Can you render the text lines of the records below as a JSON list of strings, with one string per line, blank lines skipped and the pictures left out?

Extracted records
────────────────────────────────────────

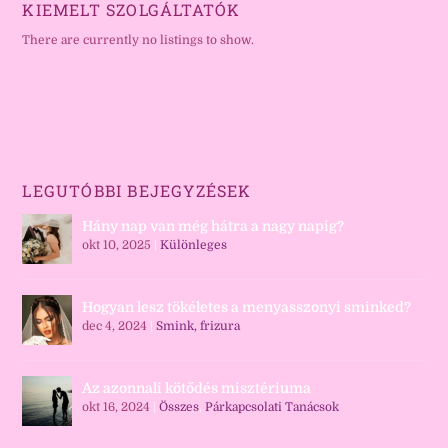
KIEMELT SZOLGÁLTATÓK
There are currently no listings to show.
LEGUTÓBBI BEJEGYZÉSEK
Hány nap van még hátra a nagy napig?
okt 10, 2025
|
Különleges
Hogyan lesz tökéletes a menyasszonyi sminked?
dec 4, 2024
|
Smink, frizura
Az azonnali kötődés misztériuma
okt 16, 2024
|
Összes
,
Párkapcsolati Tanácsok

────────────────────────────────────────

ANSWER TO THE PROBLEM:
[
  "KIEMELT SZOLGÁLTATÓK",
  "There are currently no listings to show.",
  "LEGUTÓBBI BEJEGYZÉSEK",
  "Hány nap van még hátra a nagy napig?",
  "okt 10, 2025",
  "|",
  "Különleges",
  "Hogyan lesz tökéletes a menyasszonyi sminked?",
  "dec 4, 2024",
  "|",
  "Smink, frizura",
  "Az azonnali kötődés misztériuma",
  "okt 16, 2024",
  "|",
  "Összes",
  ",",
  "Párkapcsolati Tanácsok"
]